The South African-born writer, who first made a name for herself as a playwright, has managed to set an intimate tone that almost makes us feel like we know her. We are bored when we have read everything about her…

Les éditions du sous-sol have translated and brought together under the same cover scattered texts by Deborah Levy – chronicles, literary essays, texts published in collectives or written for exhibitions – published between 1998 and 2021. The result is a kind of scrapbook in which we discover snippets of Levy’s thought. It is as if she opened her personal treasure chest to introduce us to the authors and artists who inspire her.

Are all the texts exciting? No. Personally, I find that Deborah Levy is at her best when she talks about herself, that is to say when she uses the material of her life to reflect on universal themes such as art, love , family, creativity or friendship.

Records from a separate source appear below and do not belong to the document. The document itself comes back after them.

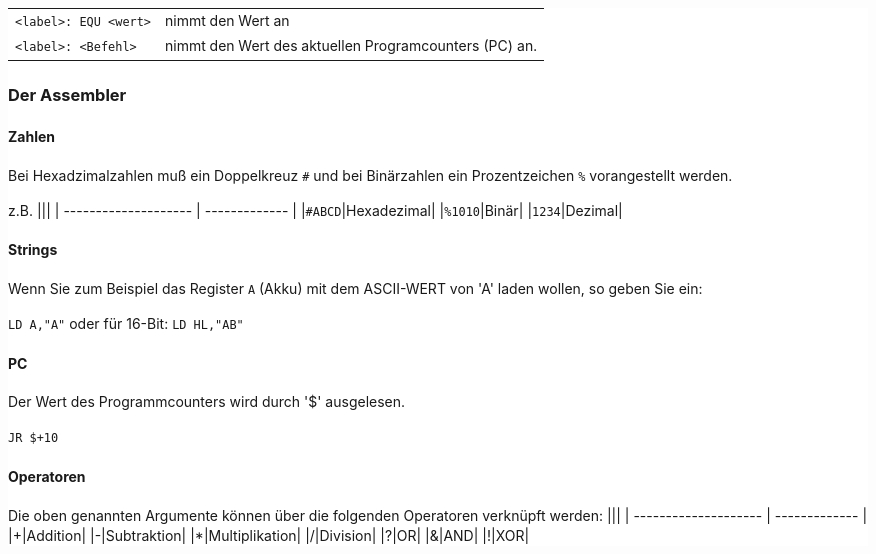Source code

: |||
| -------------------- | ------------- |
|`<label>: EQU <wert>` | <label> nimmt den Wert <wert> an|
|`<label>: <Befehl>`   | <label> nimmt den Wert des aktuellen Programcounters (PC) an.|

### Der Assembler

#### Zahlen

Bei Hexadzimalzahlen muß ein Doppelkreuz `#` und bei Binärzahlen ein Prozentzeichen `%` vorangestellt werden.


z.B.
|||
| -------------------- | ------------- |
|`#ABCD`|Hexadezimal|
|`%1010`|Binär|
|`1234`|Dezimal|

#### Strings


Wenn Sie zum Beispiel das Register `A` (Akku) mit dem ASCII-WERT von 'A' laden wollen, so geben Sie ein:

`LD A,"A"` oder für 16-Bit: `LD HL,"AB"`

#### PC

Der Wert des Programmcounters wird durch '$' ausgelesen.

`JR $+10`

#### Operatoren

Die oben genannten Argumente können über die folgenden Operatoren verknüpft werden:
|||
| -------------------- | ------------- |
|+|Addition|
|-|Subtraktion|
|*|Multiplikation|
|/|Division|
|?|OR|
|&|AND|
|!|XOR|
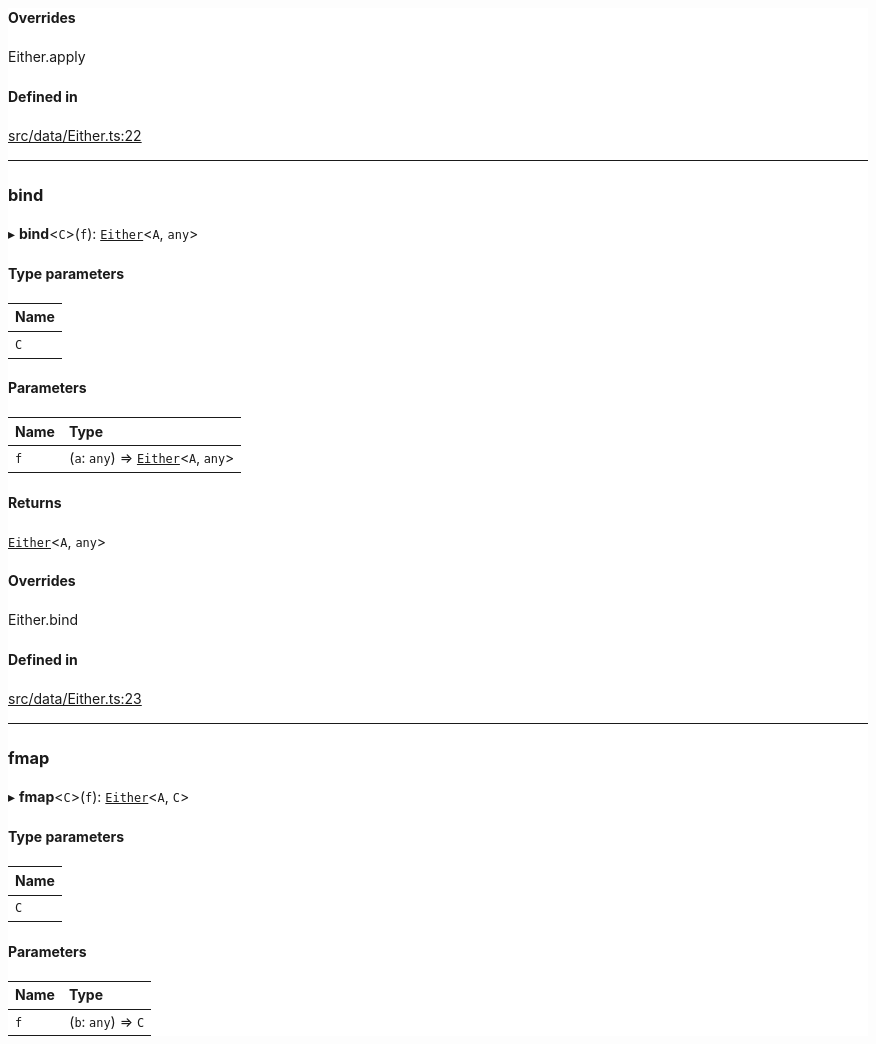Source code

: #### Overrides

Either.apply

#### Defined in

[src/data/Either.ts:22](https://github.com/jonlaing/shonad/blob/49f7c8a/src/data/Either.ts#L22)

___

### bind

▸ **bind**<`C`\>(`f`): [`Either`](either.Either.md)<`A`, `any`\>

#### Type parameters

| Name |
| :------ |
| `C` |

#### Parameters

| Name | Type |
| :------ | :------ |
| `f` | (`a`: `any`) => [`Either`](either.Either.md)<`A`, `any`\> |

#### Returns

[`Either`](either.Either.md)<`A`, `any`\>

#### Overrides

Either.bind

#### Defined in

[src/data/Either.ts:23](https://github.com/jonlaing/shonad/blob/49f7c8a/src/data/Either.ts#L23)

___

### fmap

▸ **fmap**<`C`\>(`f`): [`Either`](either.Either.md)<`A`, `C`\>

#### Type parameters

| Name |
| :------ |
| `C` |

#### Parameters

| Name | Type |
| :------ | :------ |
| `f` | (`b`: `any`) => `C` |
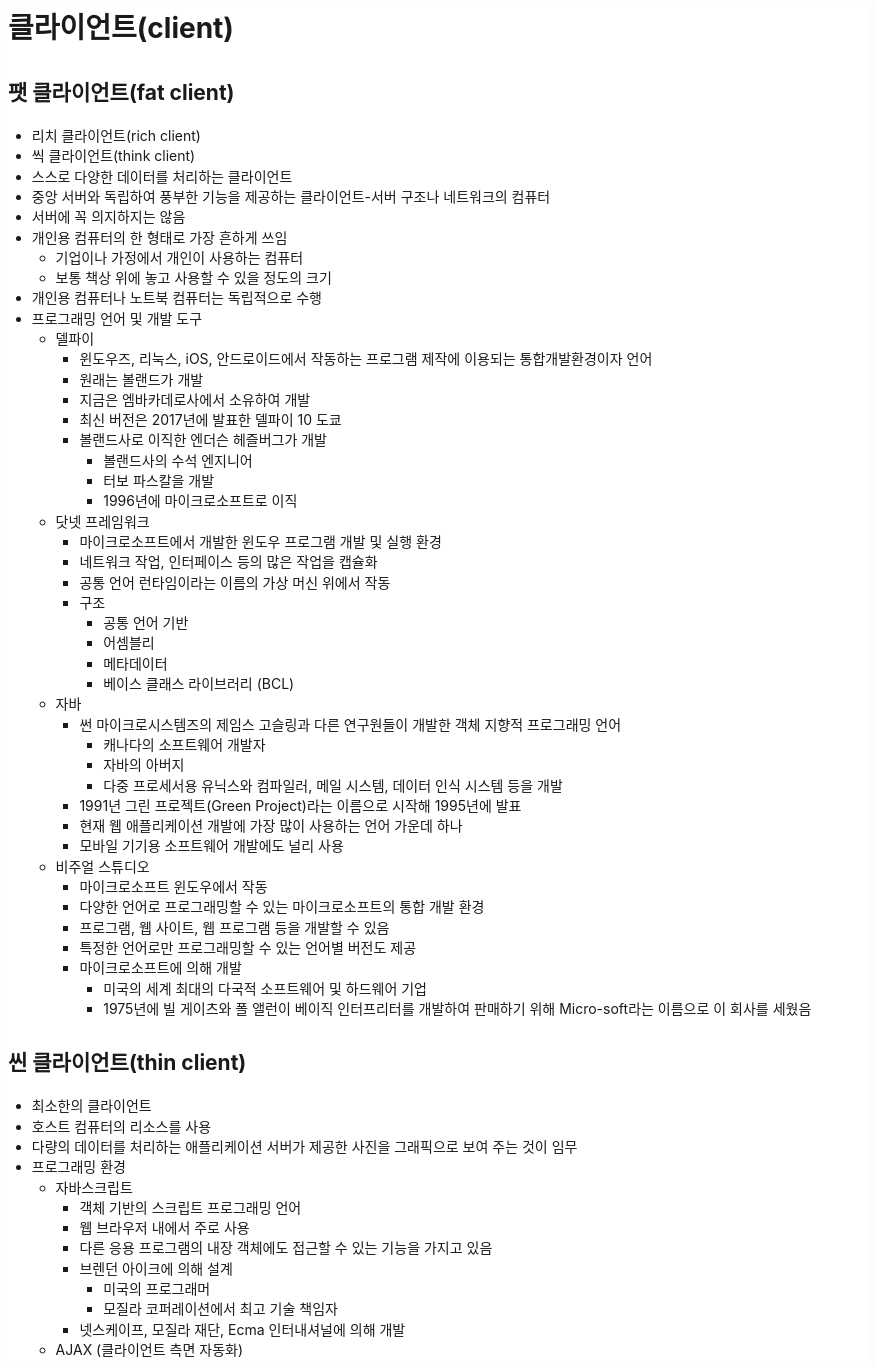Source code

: # 클라이언트(client)
 ## 팻 클라이언트(fat client)
  * 리치 클라이언트(rich client)
  * 씩 클라이언트(think client)
  * 스스로 다양한 데이터를 처리하는 클라이언트
  * 중앙 서버와 독립하여 풍부한 기능을 제공하는 클라이언트-서버 구조나 네트워크의 컴퓨터
  * 서버에 꼭 의지하지는 않음
  * 개인용 컴퓨터의 한 형태로 가장 흔하게 쓰임
    * 기업이나 가정에서 개인이 사용하는 컴퓨터
    * 보통 책상 위에 놓고 사용할 수 있을 정도의 크기
  * 개인용 컴퓨터나 노트북 컴퓨터는 독립적으로 수행
  * 프로그래밍 언어 및 개발 도구
    * 델파이
      * 윈도우즈, 리눅스, iOS, 안드로이드에서 작동하는 프로그램 제작에 이용되는 통합개발환경이자 언어
      * 원래는 볼랜드가 개발
      * 지금은 엠바카데로사에서 소유하여 개발
      * 최신 버전은 2017년에 발표한 델파이 10 도쿄
      * 볼랜드사로 이직한 엔더슨 헤즐버그가 개발
        * 볼랜드사의 수석 엔지니어
        * 터보 파스칼을 개발
        * 1996년에 마이크로소프트로 이직
    * 닷넷 프레임워크
      * 마이크로소프트에서 개발한 윈도우 프로그램 개발 및 실행 환경
      * 네트워크 작업, 인터페이스 등의 많은 작업을 캡슐화
      * 공통 언어 런타임이라는 이름의 가상 머신 위에서 작동
      * 구조
        * 공통 언어 기반
        * 어셈블리
        * 메타데이터
        * 베이스 클래스 라이브러리 (BCL)
    * 자바
      * 썬 마이크로시스템즈의 제임스 고슬링과 다른 연구원들이 개발한 객체 지향적 프로그래밍 언어
        * 캐나다의 소프트웨어 개발자
        * 자바의 아버지
        * 다중 프로세서용 유닉스와 컴파일러, 메일 시스템, 데이터 인식 시스템 등을 개발
      * 1991년 그린 프로젝트(Green Project)라는 이름으로 시작해 1995년에 발표
      * 현재 웹 애플리케이션 개발에 가장 많이 사용하는 언어 가운데 하나
      * 모바일 기기용 소프트웨어 개발에도 널리 사용
    * 비주얼 스튜디오
      * 마이크로소프트 윈도우에서 작동
      * 다양한 언어로 프로그래밍할 수 있는 마이크로소프트의 통합 개발 환경
      * 프로그램, 웹 사이트, 웹 프로그램 등을 개발할 수 있음
      * 특정한 언어로만 프로그래밍할 수 있는 언어별 버전도 제공
      * 마이크로소프트에 의해 개발
        * 미국의 세계 최대의 다국적 소프트웨어 및 하드웨어 기업
        * 1975년에 빌 게이츠와 폴 앨런이 베이직 인터프리터를 개발하여 판매하기 위해 Micro-soft라는 이름으로 이 회사를 세웠음
 ## 씬 클라이언트(thin client)
  * 최소한의 클라이언트
  * 호스트 컴퓨터의 리소스를 사용
  * 다량의 데이터를 처리하는 애플리케이션 서버가 제공한 사진을 그래픽으로 보여 주는 것이 임무
  * 프로그래밍 환경
    * 자바스크립트
      * 객체 기반의 스크립트 프로그래밍 언어
      * 웹 브라우저 내에서 주로 사용
      * 다른 응용 프로그램의 내장 객체에도 접근할 수 있는 기능을 가지고 있음
      * 브렌던 아이크에 의해 설계
        * 미국의 프로그래머
        * 모질라 코퍼레이션에서 최고 기술 책임자
      * 넷스케이프, 모질라 재단, Ecma 인터내셔널에 의해 개발
    * AJAX (클라이언트 측면 자동화)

But Levy is also an excellent reader, and her literary analyzes are worth the detour. She manages to make us rediscover authors like Duras, Plath or de Beauvoir from different and original angles when so much has already been written about them.

His analyzes are stimulating and brilliant. Its introduction to a new edition of La Bâtarde by Violette Leduc alone is worth the detour.

Other texts, such as “The Itinerant Alphabet for Inner Voices” or “The Thinker and the Thinker” left me indifferent. Maybe other readers will find them great.

There is not necessarily a connection between all the texts in this collection, but there is a common point that connects them: the lively and irresistible intelligence of its author. For that alone, this book is worth a look.